## ACTIONS TO TAKE
A. Decide whether each statement agrees with the text excerpt. Answer yes or no for each, and quote the deciding words from the text excerpt exactly. (i) Training the largest model on OLGA takes under 5 minutes. (ii) Artist-level features are built by summing the features of the artist's tracks. (iii) The high-level AcousticBrainz features are used as inputs.
B. According to the text excerpt, which library did the AcousticBrainz project use to extract the low-level audio features?
C. Rewrite the stretch of the text excerpt from "We are able" through "in Section 3.2.2.", replacing "Tesla P100" with "Tesla V100".

## TEXT EXCERPT
We are able to train the largest model with 3 graph convolution layers within 2 hours on the proprietary dataset, and under 5 minutes on OLGA, using a Tesla P100 GPU and 8 CPU threads for data loading, which includes tracing the graph to find the relevant neighborhood as explained in Section 3.2.2.
We build artist-level features by averaging track-level features of the artist’s tracks. Depending on the dataset, we have different types of features at hand.
In the OLGA dataset, we have low-level audio features extracted by the AcousticBrainz project using the Essentia library. These features represent track-level statistics about the loudness, dynamics and spectral shape of the signal, but they also include more abstract descriptors of rhythm and tonal information, such as BPM and the average pitch class profile.2
Although AcousticBrainz also provides high-level features such as mood and genre predictions, we refrain from using them. The reason is twofold: first, they are derived from the low-level features themselves, and as such, do not provide complementary information; second, as stated on the AcousticBrainz website itself, the high-level features may be subject to change if and when the models predicting them are changed, re-trained or improved.

## EXCERPTED DATA
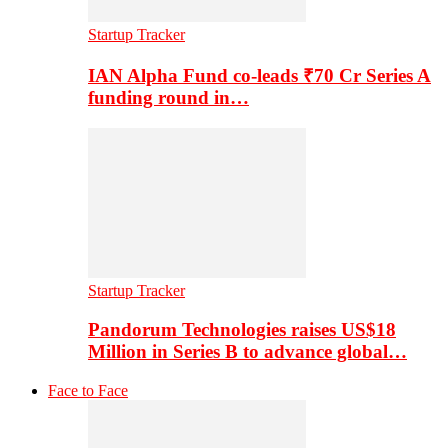
Startup Tracker
IAN Alpha Fund co-leads ₹70 Cr Series A
funding round in…
Startup Tracker
Pandorum Technologies raises US$18
Million in Series B to advance global…
Face to Face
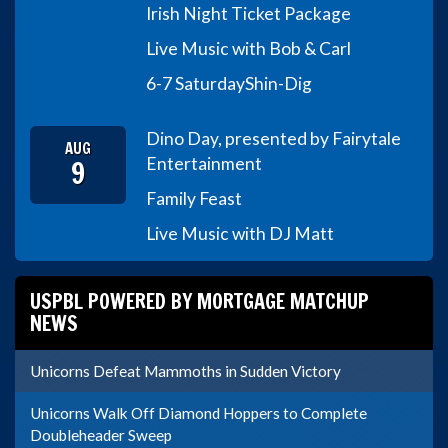
Irish Night Ticket Package
Live Music with Bob & Carl
6-7 Saturday
Shin-Dig
Dino Day, presented by Fairytale
AUG
9
Entertainment
Family Feast
Live Music with DJ Matt
USPBL POWERED BY MORTGAGE MATCHUP
NEWS
Unicorns Defeat Mammoths in Sudden Victory
Unicorns Walk Off Diamond Hoppers to Complete
Doubleheader Sweep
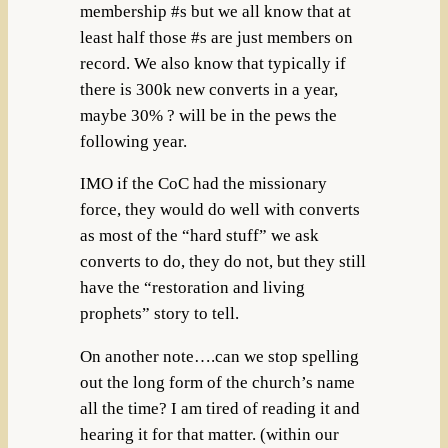
membership #s but we all know that at
least half those #s are just members on
record. We also know that typically if
there is 300k new converts in a year,
maybe 30% ? will be in the pews the
following year.
IMO if the CoC had the missionary
force, they would do well with converts
as most of the “hard stuff” we ask
converts to do, they do not, but they still
have the “restoration and living
prophets” story to tell.
On another note….can we stop spelling
out the long form of the church’s name
all the time? I am tired of reading it and
hearing it for that matter. (within our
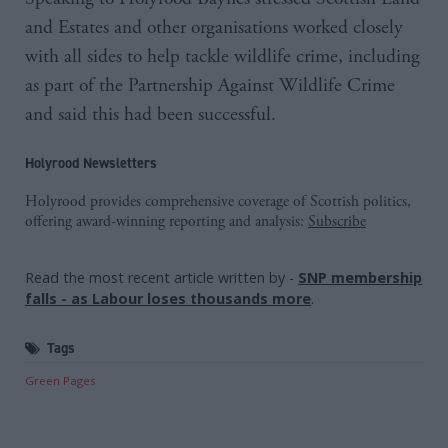
and Estates and other organisations worked closely
with all sides to help tackle wildlife crime, including
as part of the Partnership Against Wildlife Crime
and said this had been successful.
Holyrood Newsletters
Holyrood provides comprehensive coverage of Scottish politics,
offering award-winning reporting and analysis:
Subscribe
Read the most recent article written by
-
SNP membership
falls - as Labour loses thousands more
.
Tags
Green Pages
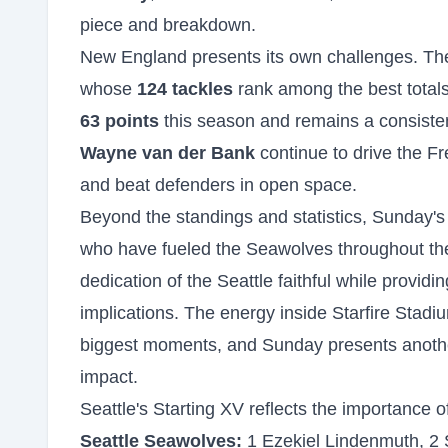
piece and breakdown.
New England presents its own challenges. The
whose
124 tackles
rank among the best totals
63 points
this season and remains a consisten
Wayne van der Bank
continue to drive the Fre
and beat defenders in open space.
Beyond the standings and statistics, Sunday's
who have fueled the Seawolves throughout the
dedication of the Seattle faithful while provid
implications. The energy inside Starfire Stadiu
biggest moments, and Sunday presents anothe
impact.
Seattle's Starting XV reflects the importance o
Seattle Seawolves:
1 Ezekiel Lindenmuth, 2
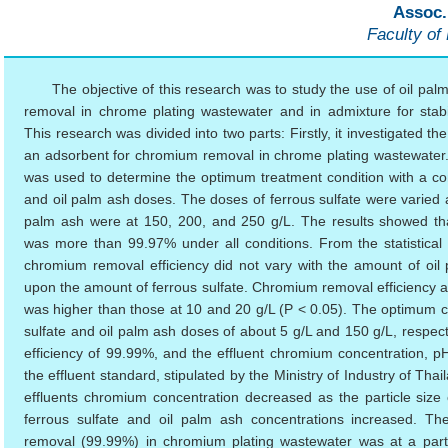
Assoc.
Faculty of
The objective of this research was to study the use of oil pa
removal in chrome plating wastewater and in admixture for stabili
This research was divided into two parts: Firstly, it investigated 
an adsorbent for chromium removal in chrome plating wastewater
was used to determine the optimum treatment condition with a com
and oil palm ash doses. The doses of ferrous sulfate were varied a
palm ash were at 150, 200, and 250 g/L. The results showed th
was more than 99.97% under all conditions. From the statistical an
chromium removal efficiency did not vary with the amount of oil
upon the amount of ferrous sulfate. Chromium removal efficiency at 
was higher than those at 10 and 20 g/L (P < 0.05). The optimum co
sulfate and oil palm ash doses of about 5 g/L and 150 g/L, respec
efficiency of 99.99%, and the effluent chromium concentration, 
the effluent standard, stipulated by the Ministry of Industry of Thai
effluents chromium concentration decreased as the particle size
ferrous sulfate and oil palm ash concentrations increased. T
removal (99.99%) in chromium plating wastewater was at a parti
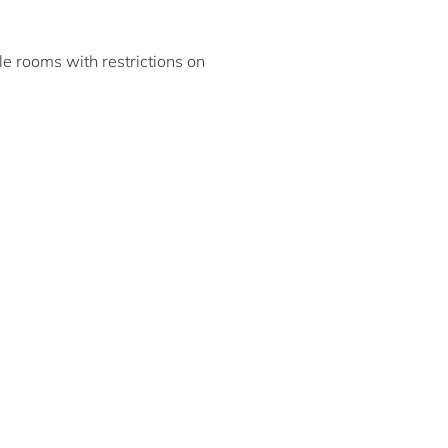
ble rooms with restrictions on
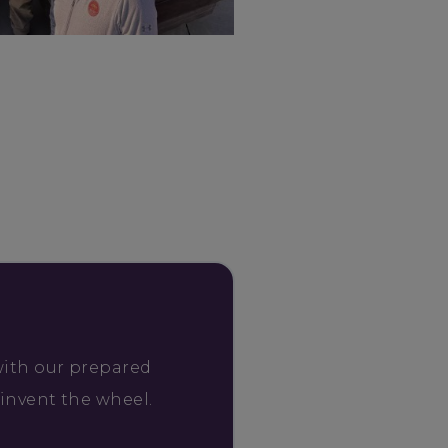
with our prepared
einvent the wheel.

## ANSWERS BY ITEM NUMBER
A.
(i) Yes: "under 5 minutes on OLGA"
(ii) No: "averaging track-level features of the artist’s tracks"
(iii) No: "we refrain from using them"

B. The Essentia library.

C.
We are able to train the largest model with 3 graph convolution layers within 2 hours on the proprietary dataset, and under 5 minutes on OLGA, using a Tesla V100 GPU and 8 CPU threads for data loading, which includes tracing the graph to find the relevant neighborhood as explained in Section 3.2.2.